[Transcribed page contents]
----
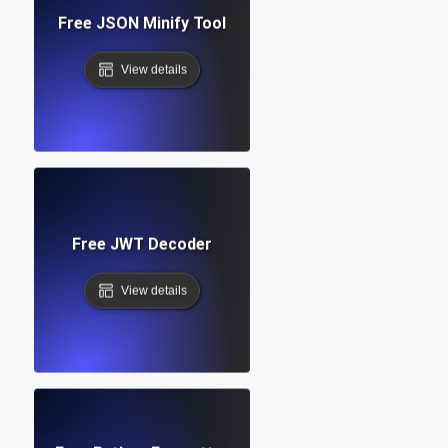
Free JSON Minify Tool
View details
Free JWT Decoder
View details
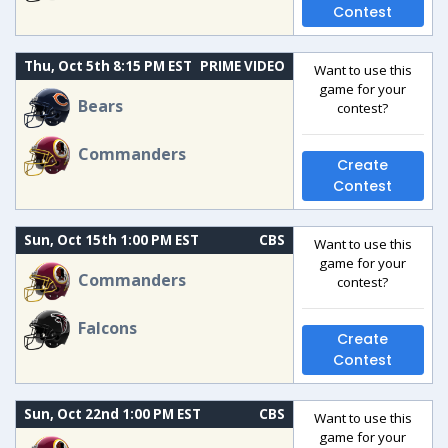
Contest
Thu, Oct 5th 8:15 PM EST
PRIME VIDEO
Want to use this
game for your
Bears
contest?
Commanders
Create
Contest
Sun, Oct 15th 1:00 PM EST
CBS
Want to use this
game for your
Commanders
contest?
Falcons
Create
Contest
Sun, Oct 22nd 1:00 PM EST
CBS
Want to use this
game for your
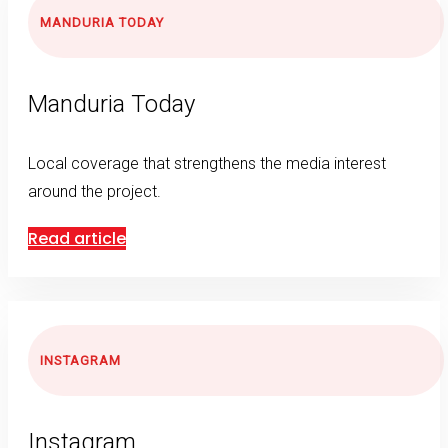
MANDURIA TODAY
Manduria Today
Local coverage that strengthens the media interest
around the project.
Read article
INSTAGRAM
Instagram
----
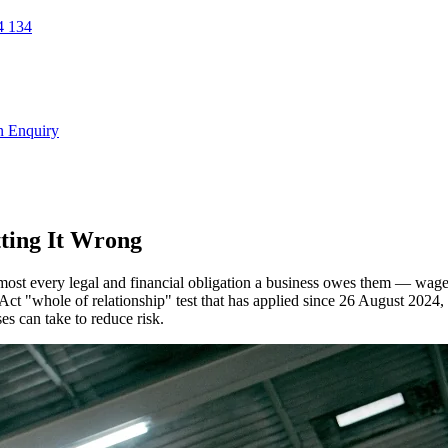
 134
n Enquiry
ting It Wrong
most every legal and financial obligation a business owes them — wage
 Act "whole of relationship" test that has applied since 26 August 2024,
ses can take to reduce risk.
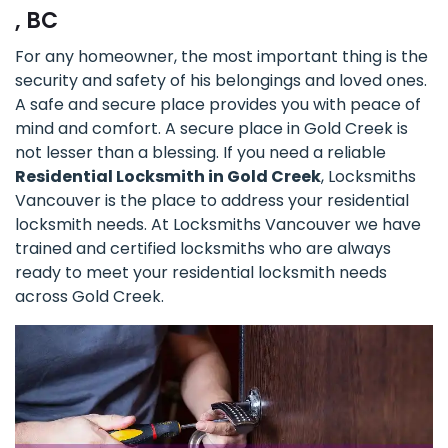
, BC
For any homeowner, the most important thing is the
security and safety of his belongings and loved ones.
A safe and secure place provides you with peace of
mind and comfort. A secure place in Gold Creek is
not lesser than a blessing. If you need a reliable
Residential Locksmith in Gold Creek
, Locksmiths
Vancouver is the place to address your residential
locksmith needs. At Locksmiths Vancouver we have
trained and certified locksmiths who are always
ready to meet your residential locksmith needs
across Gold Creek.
----
● What the task requires
List each line of the data that contains the string "secure".

● Answer to the exercise
A safe and secure place provides you with peace of
mind and comfort. A secure place in Gold Creek is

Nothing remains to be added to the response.